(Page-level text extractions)

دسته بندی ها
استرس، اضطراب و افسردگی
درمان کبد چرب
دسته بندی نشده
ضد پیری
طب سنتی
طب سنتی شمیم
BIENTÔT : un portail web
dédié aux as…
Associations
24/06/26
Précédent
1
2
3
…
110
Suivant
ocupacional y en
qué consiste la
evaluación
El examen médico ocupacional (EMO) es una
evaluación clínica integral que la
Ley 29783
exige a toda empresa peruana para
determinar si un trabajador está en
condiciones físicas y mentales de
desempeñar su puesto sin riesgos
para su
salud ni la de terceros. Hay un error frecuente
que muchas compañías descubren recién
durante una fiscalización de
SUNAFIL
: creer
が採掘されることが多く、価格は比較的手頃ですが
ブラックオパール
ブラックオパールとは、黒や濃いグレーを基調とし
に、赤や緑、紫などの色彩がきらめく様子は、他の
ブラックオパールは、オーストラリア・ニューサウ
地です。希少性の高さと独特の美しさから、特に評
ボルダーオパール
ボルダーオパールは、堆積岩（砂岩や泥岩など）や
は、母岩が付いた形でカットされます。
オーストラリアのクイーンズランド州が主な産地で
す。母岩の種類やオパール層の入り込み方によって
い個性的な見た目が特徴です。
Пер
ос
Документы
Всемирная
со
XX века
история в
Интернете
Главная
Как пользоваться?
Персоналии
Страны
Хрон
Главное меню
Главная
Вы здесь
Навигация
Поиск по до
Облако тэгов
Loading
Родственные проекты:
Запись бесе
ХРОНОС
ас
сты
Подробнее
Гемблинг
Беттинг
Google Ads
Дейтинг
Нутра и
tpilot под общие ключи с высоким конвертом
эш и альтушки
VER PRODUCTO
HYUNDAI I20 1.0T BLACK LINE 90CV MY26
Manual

## Task requirements
Copy the data above. Keep each line exact.

## Exercise result
دسته بندی ها
استرس، اضطراب و افسردگی
درمان کبد چرب
دسته بندی نشده
ضد پیری
طب سنتی
طب سنتی شمیم
BIENTÔT : un portail web
dédié aux as…
Associations
24/06/26
Précédent
1
2
3
…
110
Suivant
ocupacional y en
qué consiste la
evaluación
El examen médico ocupacional (EMO) es una
evaluación clínica integral que la
Ley 29783
exige a toda empresa peruana para
determinar si un trabajador está en
condiciones físicas y mentales de
desempeñar su puesto sin riesgos
para su
salud ni la de terceros. Hay un error frecuente
que muchas compañías descubren recién
durante una fiscalización de
SUNAFIL
: creer
が採掘されることが多く、価格は比較的手頃ですが
ブラックオパール
ブラックオパールとは、黒や濃いグレーを基調とし
に、赤や緑、紫などの色彩がきらめく様子は、他の
ブラックオパールは、オーストラリア・ニューサウ
地です。希少性の高さと独特の美しさから、特に評
ボルダーオパール
ボルダーオパールは、堆積岩（砂岩や泥岩など）や
は、母岩が付いた形でカットされます。
オーストラリアのクイーンズランド州が主な産地で
す。母岩の種類やオパール層の入り込み方によって
い個性的な見た目が特徴です。
Пер
ос
Документы
Всемирная
со
XX века
история в
Интернете
Главная
Как пользоваться?
Персоналии
Страны
Хрон
Главное меню
Главная
Вы здесь
Навигация
Поиск по до
Облако тэгов
Loading
Родственные проекты:
Запись бесе
ХРОНОС
ас
сты
Подробнее
Гемблинг
Беттинг
Google Ads
Дейтинг
Нутра и
tpilot под общие ключи с высоким конвертом
эш и альтушки
VER PRODUCTO
HYUNDAI I20 1.0T BLACK LINE 90CV MY26
Manual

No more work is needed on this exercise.